According to Holman, by the 1870s middle class interest in the cause of temperance reform in Ontario had shifted as this emerging class latched on to the cause as a means to powerfully effect societal change. Earlier in the century, those concerned over alcohol abuse had defined the problem as one of individual character deficiency. Increasingly, however, reformers from this class saw the problem as society’s moral failing and they therefore championed change as a collective response to both the danger it imposed and the negative impact it had on persons and families; they especially supported legislative remedies required to curb it. Holman is quite correct about the shift in thinking he describes, however, his view that this change was largely due to the influence of the middle class is not as developed or persuasive as it might have been since his conclusion is more asserted than systematically proved.

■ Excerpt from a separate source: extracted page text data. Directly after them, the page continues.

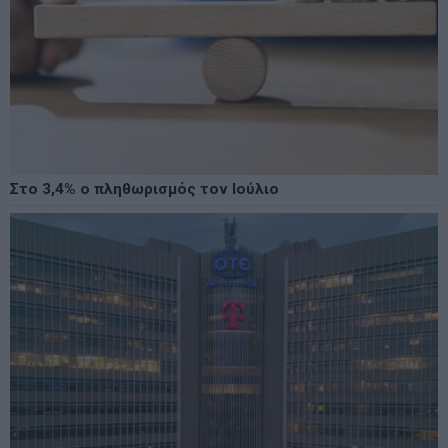
Στο 3,4% ο πληθωρισμός τον Ιούλιο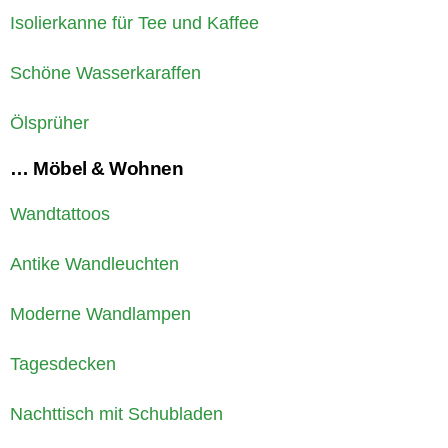
Isolierkanne für Tee und Kaffee
Schöne Wasserkaraffen
Ölsprüher
… Möbel & Wohnen
Wandtattoos
Antike Wandleuchten
Moderne Wandlampen
Tagesdecken
Nachttisch mit Schubladen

His study also begs, but does not answer, the question of whether genuine advocacy of reform in this area was perhaps more gendered than he might suggest.

Class identity was also formed and reproduced inside the home. The ideal middle-class male was expected to be a public beacon of proper deportment in his personal conduct as well as a family man; his wife was thought of as the jewel of the home. In private as in public, the middle class cultivated an ideal image of belonging to a class set apart by its prescribed behaviours from the vulgar rich above them and barren poor below. Manners, grooming, dress, speech, carriage, and respectable recreations were all included as aspects of the self-control that the progeny of middle class parents were expected to mirror and exhibit.

In A Sense of Their Duty, Holman accurately describes an important time of class formation in Victorian Ontario and explains some of the structural and ideological mechanisms involved in the change. His book will be a necessary addition to all post-secondary libraries containing sections on Canadian studies or history.

Richard A. Willie – Concordia University College of Alberta. Edmonton, Alberta.